[Data lines]
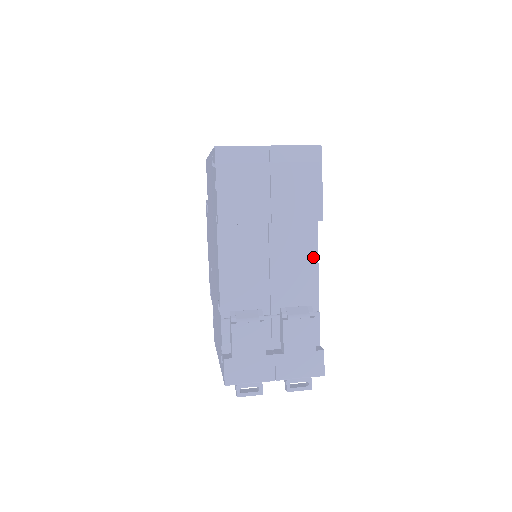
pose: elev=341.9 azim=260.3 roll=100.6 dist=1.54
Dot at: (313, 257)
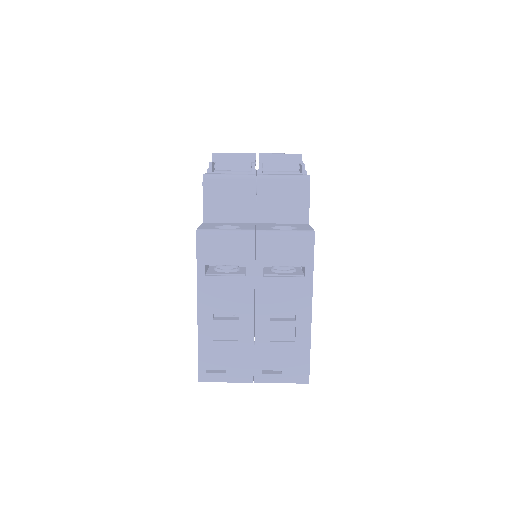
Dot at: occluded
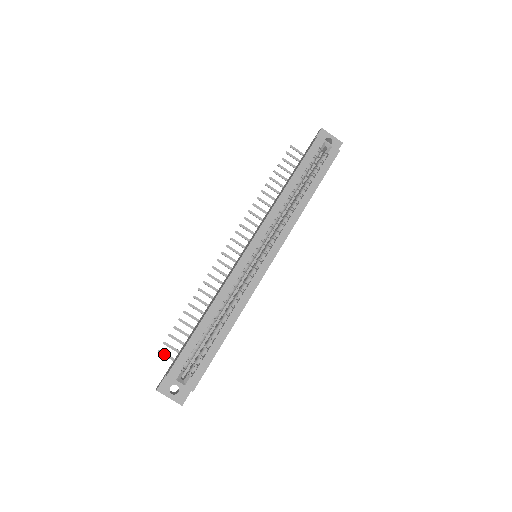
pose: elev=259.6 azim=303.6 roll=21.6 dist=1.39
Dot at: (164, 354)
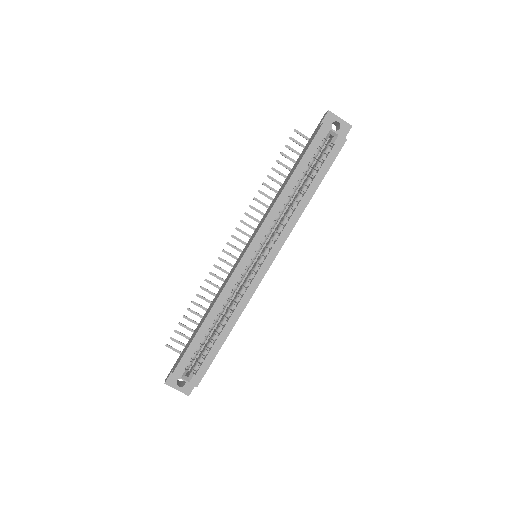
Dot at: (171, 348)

Challenge:
Copy out every one of the records above word for word, leaving out the pictures.

Output below:
pose: elev=341.9 azim=260.3 roll=100.6 dist=1.54
Dot at: (313, 257)
Dot at: occluded
pose: elev=259.6 azim=303.6 roll=21.6 dist=1.39
Dot at: (164, 354)
Dot at: (171, 348)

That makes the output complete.